▸ Working data
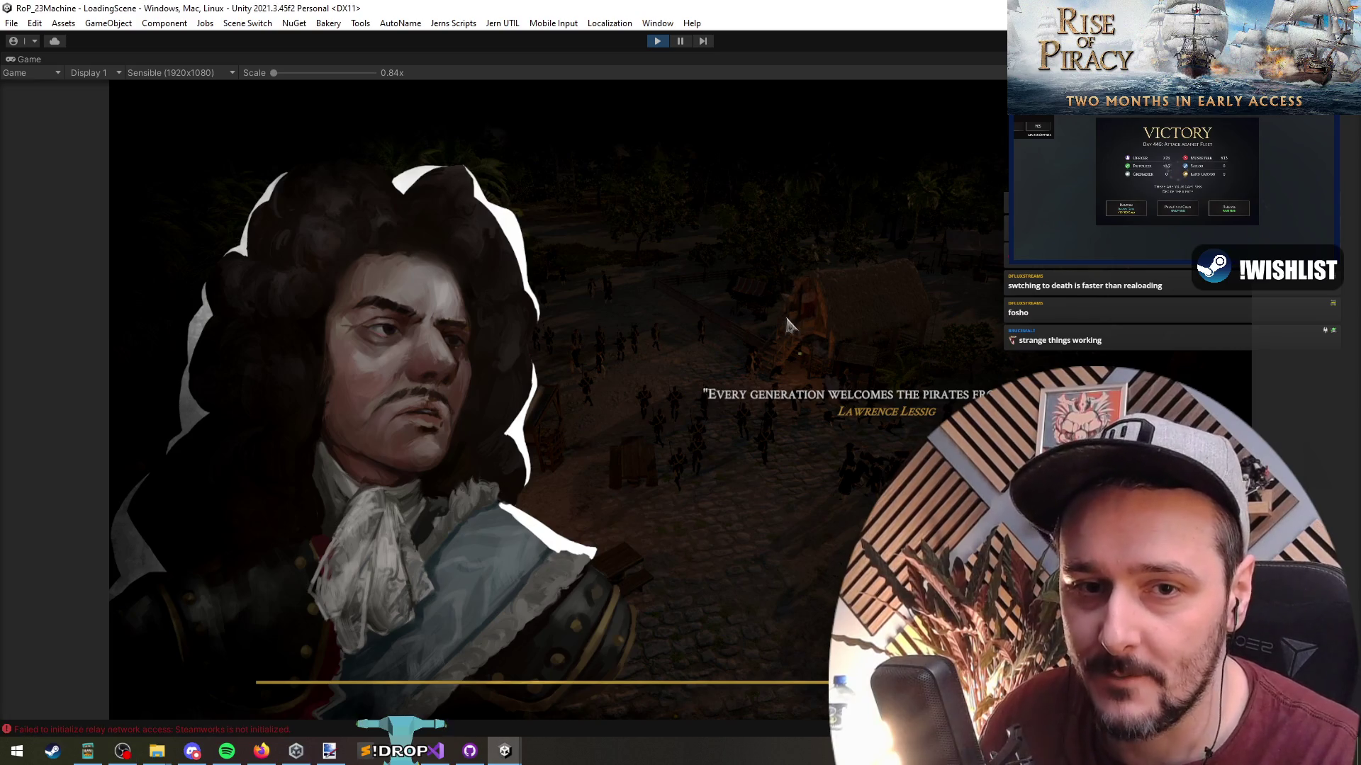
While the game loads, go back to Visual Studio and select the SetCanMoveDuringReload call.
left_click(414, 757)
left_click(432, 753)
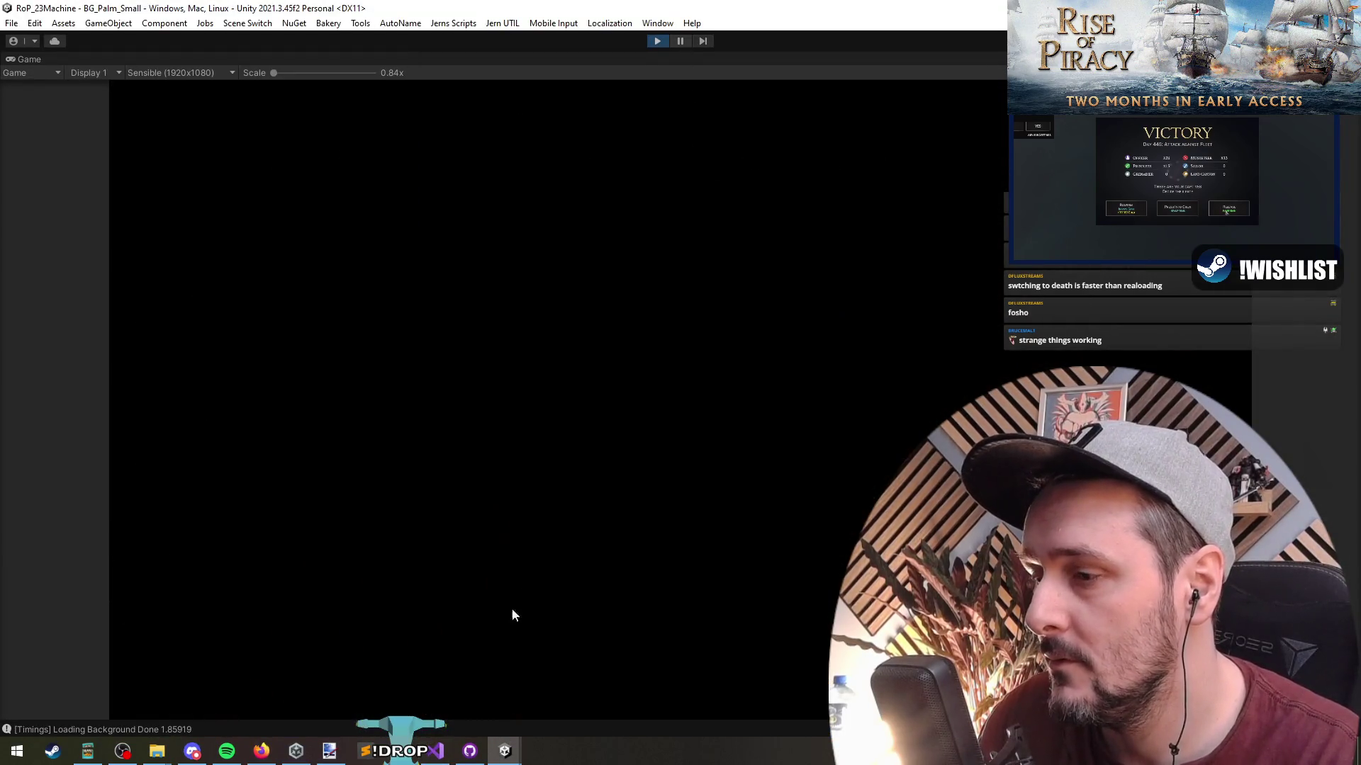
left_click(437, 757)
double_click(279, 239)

---

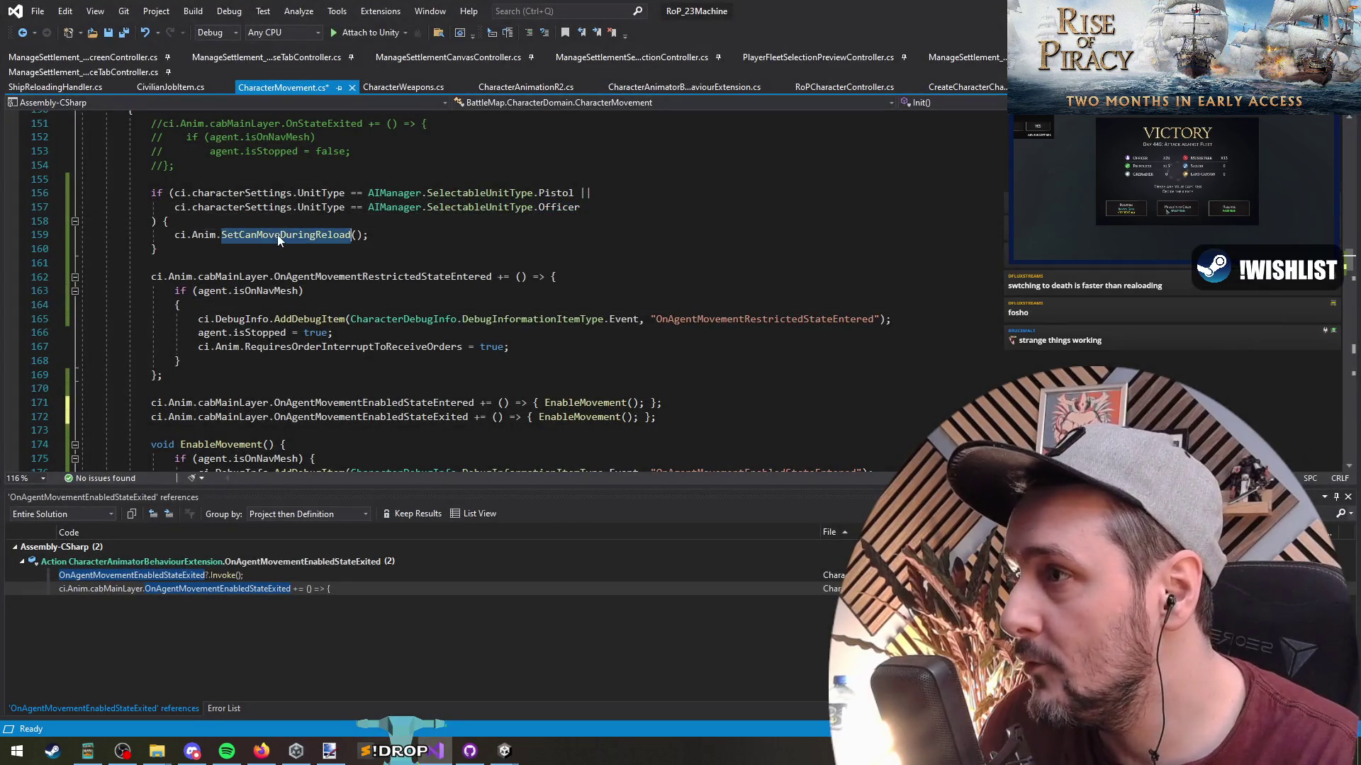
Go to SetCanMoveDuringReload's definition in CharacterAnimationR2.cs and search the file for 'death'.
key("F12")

▸ How to complete this task
Only the lines between the one with "left_click(414, 757)" and the one with "double_click(279, 239)", those two included, get copied from the material above. Keep it exact and free of pictures.

▸ Response area
left_click(414, 757)
left_click(432, 753)
left_click(437, 757)
double_click(279, 239)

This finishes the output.